Brasília, 06/07/2026

A história não joga

Luiz Carlos bordoni

O Brasil não perdeu apenas para a Noruega. Perdeu para uma transformação silenciosa do futebol. Durante décadas, bastava vestir a camisa amarela para provocar respeito, medo e reverência. O mundo olhava para o Brasil como quem olha para a fonte original do futebol. Mas o tempo passou. O futebol mudou. E o Brasil parece ter demorado a perceber que talento, sozinho, já não decide uma Copa.

Hoje, as seleções menores são organizadas, fortes fisicamente, disciplinadas taticamente e treinadas para explorar cada erro do adversário. A Noruega não precisou jogar bonito. Precisou jogar certo. Foi eficiente, objetiva e mortal quando teve a chance. O Brasil teve camisa, história e tradição. A Noruega tinha plano, concentração e Haaland.

Na Copa do Mundo, sobretudo no mata-mata, o passado não entra em campo. Não marca gol, não fecha espaço, não ganha dividida. A camisa brasileira ainda pesa. Mas já não assusta como antes.

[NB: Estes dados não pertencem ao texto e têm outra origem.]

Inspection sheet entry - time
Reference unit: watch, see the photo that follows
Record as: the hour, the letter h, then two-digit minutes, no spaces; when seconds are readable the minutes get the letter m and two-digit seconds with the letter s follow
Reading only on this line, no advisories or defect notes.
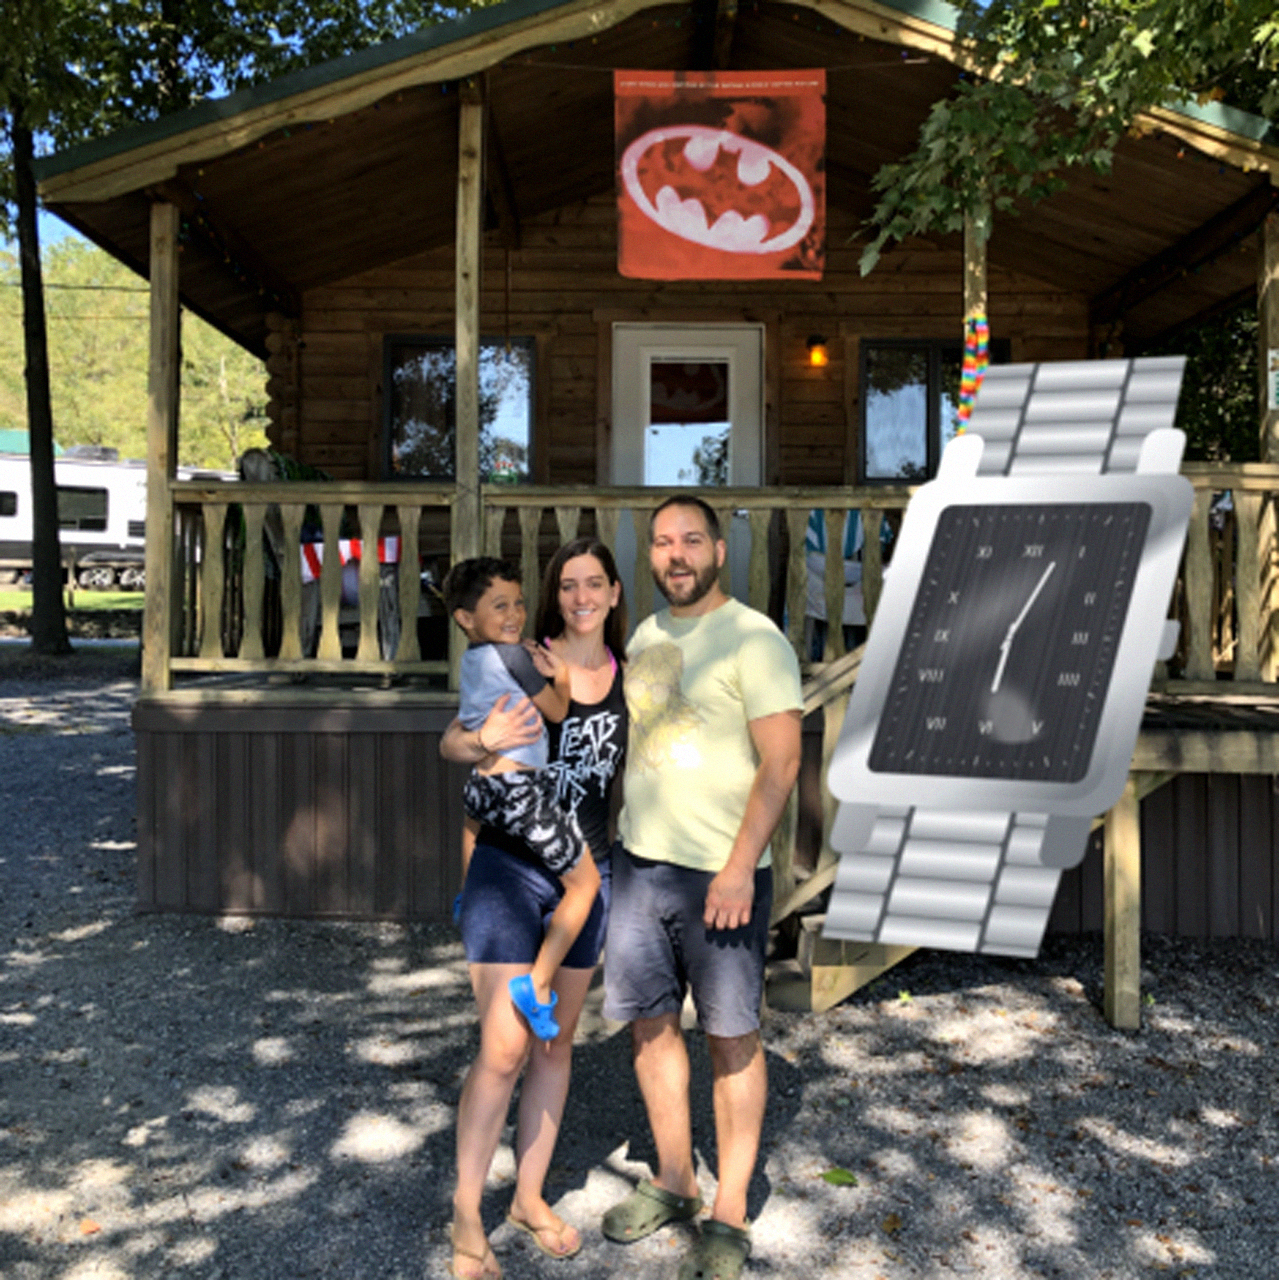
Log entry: 6h03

Talvez o maior erro do nosso futebol seja tentar explicar 2026 olhando para 1970, 1982 e 2002.

A história inspira, emociona e orgulha. Mas quem joga é o presente e este tem sido duro com o Brasil. Desde 2002, o hexa é promessa adiada, sonho repetido, esperança empurrada para a próxima Copa.

Não falta talento. Falta transformar o talento em equipe. Não falta jogador. Falta conjunto. Não falta memória. Falta futuro.

A derrota para a Noruega dói, mas também ensina: o mundo aprendeu a jogar futebol. O Brasil precisa reaprender a vencer. Enquanto acreditarmos que somos o país do futebol por direito adquirido, vamos continuar descobrindo, da pior forma, que ninguém ganha Copa com certidão de nascimento.

A Seleção precisa menos de nostalgia e mais de projeto. Menos discurso de camisa pesada e mais futebol leve, moderno, coletivo e eficiente.

O hexa não acabou. Apenas ficou mais distante. E só voltará a ser possível quando o Brasil entender que tradição abre portas, mas não levanta taças.